Há figuras que não apenas registam a história de um país, mas esculpem a sua própria identidade cultural e social. Eugénio de Paula Tavares (1867–1930) é a figura cimeira dessa construção na história do arquipélago. Nascido na Ilha Brava e amadurecido no Porto Grande de São Vicente — que o próprio considerava a sua grande universidade —, Tavares transformou-se no intérprete maior do sentir cabo-verdiano ao longo de três décadas de intensa criação artística e intervenção social.
O Vanguarda da Língua Materna
Numa época em que o português erudito era a única linguagem legitimada pelas estruturas coloniais e pelas elites intelectuais, Eugénio Tavares teve a intuição e a coragem de erguer o crioulo cabo-verdiano ao estatuto de linguagem literária de excelência.
Dignificação Cultural
Elevou a língua nativa ao universo da poesia e da dramaturgia (com obras pioneiras como a peça Manidjas), provando que o idioma do povo possuía a riqueza e a densidade necessárias para expressar as emoções mais profundas da condição humana.
O “Camões de Cabo Verde”
Intitulado pelo poeta e ex-embaixador Corsino Fortes como o Camões de Cabo Verde, Eugénio fixou os alicerces do lirismo insular, dando ao arquipélago uma voz poética própria e inconfundível.
O Pai da Morna e o Cantor da Sodade
Se a morna é hoje Património Imaterial da Humanidade, o feito deve-se, em grande medida, ao génio musical e poético de Eugénio Tavares. Ele aperfeiçoou a estrutura poética e melódica da morna tradicional da Brava, imortalizando-a enquanto expressão suprema da alma insular.
Hora di bai,
Hora di dor,
Ja’n q’ré
Pa el ca manchê!
De cada bêz
Que ‘n ta lembrâ
Ma’n q’ré
Ficâ ‘n morrê!
Hora di bai,
Hora di dor!
Amor,
Dixa’n chorâ!
Corpo catibo,
Bá bo que é escrabo!
Ó alma bibo,
Quem que al lebabo?
Se bem é doce,
Bai é maguado;
Mas, se ca bado,
Ca ta birado!
Se no morrê
Na despedida,
Nhor Des na volta
Dixam chorâ
Destino de home:
Es dor
Que ca tem nome:
Dor de crecheu,
Dor de sodade
De alguém
Que ‘n q’ré, que q’rem…
Dixam chorâ
Destino de home,
Oh Dor
Que ca tem nome!
Sofrí na vista
Se tem certeza,
Morrê na ausencia,
Na bo tristeza!

Com a imortal Hora di Bai, Tavares traduziu o drama existencial da emigração, a dor das despedidas no cais e a melancolia do mar. Transformou o sentimento da sodade num traço de união universal entre os cabo-verdianos da diáspora e os que permaneciam nas ilhas.
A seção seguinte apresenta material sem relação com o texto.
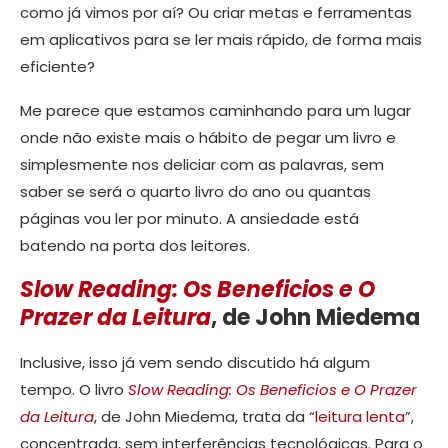
como já vimos por aí? Ou criar metas e ferramentas
em aplicativos para se ler mais rápido, de forma mais
eficiente?
Me parece que estamos caminhando para um lugar
onde não existe mais o hábito de pegar um livro e
simplesmente nos deliciar com as palavras, sem
saber se será o quarto livro do ano ou quantas
páginas vou ler por minuto. A ansiedade está
batendo na porta dos leitores.
Slow Reading: Os Beneficios e O
Prazer da Leitura
, de John Miedema
Inclusive, isso já vem sendo discutido há algum
tempo. O livro
Slow Reading: Os Beneficios e O Prazer
da Leitura
, de John Miedema, trata da “
leitura lenta
”,
concentrada, sem interferências tecnológicas. Para o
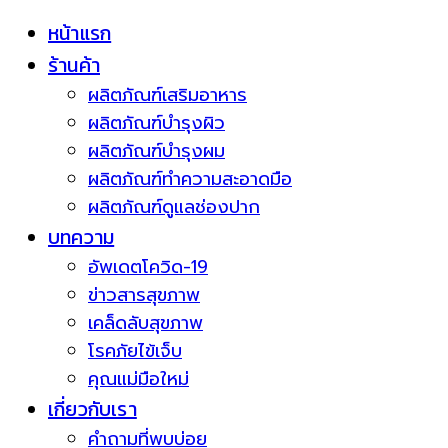
หน้าแรก
ร้านค้า
ผลิตภัณฑ์เสริมอาหาร
ผลิตภัณฑ์บำรุงผิว
ผลิตภัณฑ์บำรุงผม
ผลิตภัณฑ์ทำความสะอาดมือ
ผลิตภัณฑ์ดูแลช่องปาก
บทความ
อัพเดตโควิด-19
ข่าวสารสุขภาพ
เคล็ดลับสุขภาพ
โรคภัยไข้เจ็บ
คุณแม่มือใหม่
เกี่ยวกับเรา
คำถามที่พบบ่อย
A Pena Combativa e a Visão de Futuro
O feito de Eugénio Tavares ultrapassou largamente o domínio das artes. Enquanto jornalista e intelectual público, assumiu uma postura destemida de crítica à incúria colonial, à justiça desigual e às dramáticas crises de fome que assolavam o arquipélago, com especial incidência na ilha de Santiago.
Essa voz incómoda acabou por lhe custar a perseguição política e o exílio nos Estados Unidos, mas nem a distância travou o seu combate:
No Exílio (New Bedford, 1900)
Fundou o jornal A Alvorada, um marco na imprensa da emigração. Foi nessas páginas que Tavares desenhou e expressou publicamente o sonho de uma autonomia para Cabo Verde — uma visão arrojada que se tornaria realidade 75 anos mais tarde com a independência nacional.
De Regresso às Ilhas (Praia, 1911–1916)
Através de A Voz de Cabo Verde, consagrou a sua reputação como o “Príncipe dos jornalistas cabo-verdianos”, usando a imprensa para exigir fraternidade, progresso e reformas sociais urgentes para a sua terra.
O Legado do Mestre da Brava
Eugénio Tavares não se limitou a escrever versos ou a compor melodias; ele ofereceu ao povo cabo-verdiano a sua própria consciência nacional. Unindo a beleza da língua nativa ao combate social pela dignidade do seu povo, o seu legado permanece vivo em cada morna cantada e em cada reflexão sobre o destino das ilhas.

Capa do N.º 1 da Revista de Espiritualismo (Junho de 1939). Eugénio Tavares foi a figura de abertura escolhida pela Federação Espírita Portuguesa para inaugurar esta publicação, que homenageou o poeta cabo-verdiano com a sua imagem e uma nota biográfica de destaque, evidenciando a sua forte ligação à doutrina espiritualista.